*Aim of the task:* After locating the line with "these findings strengthen" in the data that follows, return it and every later line exactly, up to and including the line with "Technology. The platform".

Saved data entries
- - - - - - -

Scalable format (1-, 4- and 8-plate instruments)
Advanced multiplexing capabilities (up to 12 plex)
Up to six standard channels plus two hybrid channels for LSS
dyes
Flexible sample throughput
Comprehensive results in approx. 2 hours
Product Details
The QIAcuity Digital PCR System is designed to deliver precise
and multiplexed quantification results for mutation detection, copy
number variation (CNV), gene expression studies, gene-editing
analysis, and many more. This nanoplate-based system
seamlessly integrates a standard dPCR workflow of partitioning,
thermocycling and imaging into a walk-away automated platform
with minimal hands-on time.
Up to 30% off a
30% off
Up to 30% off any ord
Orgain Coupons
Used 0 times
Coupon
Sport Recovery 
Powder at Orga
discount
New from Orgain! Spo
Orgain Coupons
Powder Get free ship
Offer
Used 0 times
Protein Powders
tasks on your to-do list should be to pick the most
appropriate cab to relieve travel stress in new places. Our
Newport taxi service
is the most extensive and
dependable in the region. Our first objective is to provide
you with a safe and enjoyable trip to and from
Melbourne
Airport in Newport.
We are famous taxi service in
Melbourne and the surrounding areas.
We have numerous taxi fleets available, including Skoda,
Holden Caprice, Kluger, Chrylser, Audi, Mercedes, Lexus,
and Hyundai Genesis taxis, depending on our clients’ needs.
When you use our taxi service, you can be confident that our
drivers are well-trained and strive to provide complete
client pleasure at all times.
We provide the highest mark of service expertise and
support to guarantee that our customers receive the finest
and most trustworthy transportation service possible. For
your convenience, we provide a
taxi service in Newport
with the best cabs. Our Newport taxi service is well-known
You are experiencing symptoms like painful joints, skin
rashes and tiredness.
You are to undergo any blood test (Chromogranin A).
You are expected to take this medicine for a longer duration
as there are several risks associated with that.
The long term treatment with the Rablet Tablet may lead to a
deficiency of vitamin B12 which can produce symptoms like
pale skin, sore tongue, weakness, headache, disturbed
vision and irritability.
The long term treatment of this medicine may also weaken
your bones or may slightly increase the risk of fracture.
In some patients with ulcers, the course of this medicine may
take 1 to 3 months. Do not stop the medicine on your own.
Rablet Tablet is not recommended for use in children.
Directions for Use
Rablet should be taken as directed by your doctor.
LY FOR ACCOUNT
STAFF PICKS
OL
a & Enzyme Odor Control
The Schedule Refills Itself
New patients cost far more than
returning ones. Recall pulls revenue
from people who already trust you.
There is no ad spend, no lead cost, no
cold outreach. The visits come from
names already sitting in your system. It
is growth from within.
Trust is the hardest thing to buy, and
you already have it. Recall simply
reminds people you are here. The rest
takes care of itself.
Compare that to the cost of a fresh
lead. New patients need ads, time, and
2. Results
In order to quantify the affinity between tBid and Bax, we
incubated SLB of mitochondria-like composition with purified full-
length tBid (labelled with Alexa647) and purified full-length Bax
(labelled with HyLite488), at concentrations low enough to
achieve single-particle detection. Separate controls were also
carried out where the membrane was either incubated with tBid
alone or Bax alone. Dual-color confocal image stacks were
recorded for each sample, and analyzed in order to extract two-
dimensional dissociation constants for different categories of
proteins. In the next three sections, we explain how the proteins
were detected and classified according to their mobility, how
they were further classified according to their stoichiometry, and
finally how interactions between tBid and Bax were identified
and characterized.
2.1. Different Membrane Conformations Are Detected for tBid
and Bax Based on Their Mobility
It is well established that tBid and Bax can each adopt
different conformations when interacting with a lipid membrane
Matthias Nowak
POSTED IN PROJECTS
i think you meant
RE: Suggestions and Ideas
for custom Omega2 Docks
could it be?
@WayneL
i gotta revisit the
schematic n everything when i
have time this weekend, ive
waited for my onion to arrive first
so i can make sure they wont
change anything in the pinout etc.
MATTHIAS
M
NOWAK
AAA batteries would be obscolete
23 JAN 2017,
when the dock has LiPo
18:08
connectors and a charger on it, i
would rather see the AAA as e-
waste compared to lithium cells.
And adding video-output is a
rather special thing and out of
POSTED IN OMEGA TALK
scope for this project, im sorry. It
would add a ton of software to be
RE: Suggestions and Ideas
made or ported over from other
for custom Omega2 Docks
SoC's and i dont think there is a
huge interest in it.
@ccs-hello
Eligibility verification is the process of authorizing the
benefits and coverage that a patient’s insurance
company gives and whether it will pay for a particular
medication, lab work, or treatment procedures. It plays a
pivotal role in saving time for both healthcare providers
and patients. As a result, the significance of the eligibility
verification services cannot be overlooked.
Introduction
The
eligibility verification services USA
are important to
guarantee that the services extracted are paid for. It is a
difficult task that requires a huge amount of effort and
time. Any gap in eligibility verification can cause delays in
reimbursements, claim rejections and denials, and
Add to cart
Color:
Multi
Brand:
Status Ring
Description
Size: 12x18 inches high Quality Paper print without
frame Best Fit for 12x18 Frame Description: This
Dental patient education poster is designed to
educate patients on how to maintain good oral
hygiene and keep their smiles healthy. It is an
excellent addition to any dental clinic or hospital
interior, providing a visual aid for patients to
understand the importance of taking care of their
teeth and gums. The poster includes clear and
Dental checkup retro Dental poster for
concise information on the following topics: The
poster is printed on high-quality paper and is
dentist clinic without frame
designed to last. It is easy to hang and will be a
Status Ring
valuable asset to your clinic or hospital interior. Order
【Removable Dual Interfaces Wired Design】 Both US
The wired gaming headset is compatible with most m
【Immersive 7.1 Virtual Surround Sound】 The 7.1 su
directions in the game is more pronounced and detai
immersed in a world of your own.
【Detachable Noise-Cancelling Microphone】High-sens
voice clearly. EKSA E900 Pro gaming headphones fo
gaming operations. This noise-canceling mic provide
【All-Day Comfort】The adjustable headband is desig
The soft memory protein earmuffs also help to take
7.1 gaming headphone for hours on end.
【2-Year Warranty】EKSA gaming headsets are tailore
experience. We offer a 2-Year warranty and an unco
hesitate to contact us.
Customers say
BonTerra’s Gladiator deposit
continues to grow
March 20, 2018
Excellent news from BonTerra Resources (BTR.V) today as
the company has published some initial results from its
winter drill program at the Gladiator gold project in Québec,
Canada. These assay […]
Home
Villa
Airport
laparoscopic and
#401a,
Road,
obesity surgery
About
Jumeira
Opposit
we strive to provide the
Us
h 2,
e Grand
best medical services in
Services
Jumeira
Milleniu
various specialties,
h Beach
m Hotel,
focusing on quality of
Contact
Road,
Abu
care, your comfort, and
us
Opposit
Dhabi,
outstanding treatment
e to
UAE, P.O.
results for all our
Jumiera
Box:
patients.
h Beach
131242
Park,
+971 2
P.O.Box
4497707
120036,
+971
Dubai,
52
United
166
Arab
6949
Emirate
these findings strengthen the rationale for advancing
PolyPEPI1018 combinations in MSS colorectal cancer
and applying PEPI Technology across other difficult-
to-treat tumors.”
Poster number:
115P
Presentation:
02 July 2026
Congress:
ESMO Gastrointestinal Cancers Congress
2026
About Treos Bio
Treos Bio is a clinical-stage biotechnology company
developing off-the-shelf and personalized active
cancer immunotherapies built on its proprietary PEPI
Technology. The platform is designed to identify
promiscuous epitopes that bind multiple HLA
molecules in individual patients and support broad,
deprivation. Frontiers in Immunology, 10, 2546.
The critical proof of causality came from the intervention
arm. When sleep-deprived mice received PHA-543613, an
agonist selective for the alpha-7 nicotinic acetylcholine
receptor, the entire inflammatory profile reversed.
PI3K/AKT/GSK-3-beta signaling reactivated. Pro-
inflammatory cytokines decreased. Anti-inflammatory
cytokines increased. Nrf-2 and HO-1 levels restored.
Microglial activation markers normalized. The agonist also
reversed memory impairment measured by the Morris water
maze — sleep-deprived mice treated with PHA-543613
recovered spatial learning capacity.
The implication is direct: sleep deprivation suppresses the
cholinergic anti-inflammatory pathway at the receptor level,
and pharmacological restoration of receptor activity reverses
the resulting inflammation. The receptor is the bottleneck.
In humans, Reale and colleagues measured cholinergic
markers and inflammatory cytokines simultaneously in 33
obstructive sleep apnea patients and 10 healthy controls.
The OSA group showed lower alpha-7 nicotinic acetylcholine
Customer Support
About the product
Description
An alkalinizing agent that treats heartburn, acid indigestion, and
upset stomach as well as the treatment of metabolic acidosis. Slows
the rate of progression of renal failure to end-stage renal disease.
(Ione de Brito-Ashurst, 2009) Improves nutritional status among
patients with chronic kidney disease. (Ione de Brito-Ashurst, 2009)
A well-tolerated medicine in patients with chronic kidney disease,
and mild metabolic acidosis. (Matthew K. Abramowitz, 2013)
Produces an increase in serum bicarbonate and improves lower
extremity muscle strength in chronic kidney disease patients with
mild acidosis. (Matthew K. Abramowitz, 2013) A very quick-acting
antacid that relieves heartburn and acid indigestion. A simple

- - - - - - -

*The answer:*
these findings strengthen the rationale for advancing
PolyPEPI1018 combinations in MSS colorectal cancer
and applying PEPI Technology across other difficult-
to-treat tumors.”
Poster number:
115P
Presentation:
02 July 2026
Congress:
ESMO Gastrointestinal Cancers Congress
2026
About Treos Bio
Treos Bio is a clinical-stage biotechnology company
developing off-the-shelf and personalized active
cancer immunotherapies built on its proprietary PEPI
Technology. The platform is designed to identify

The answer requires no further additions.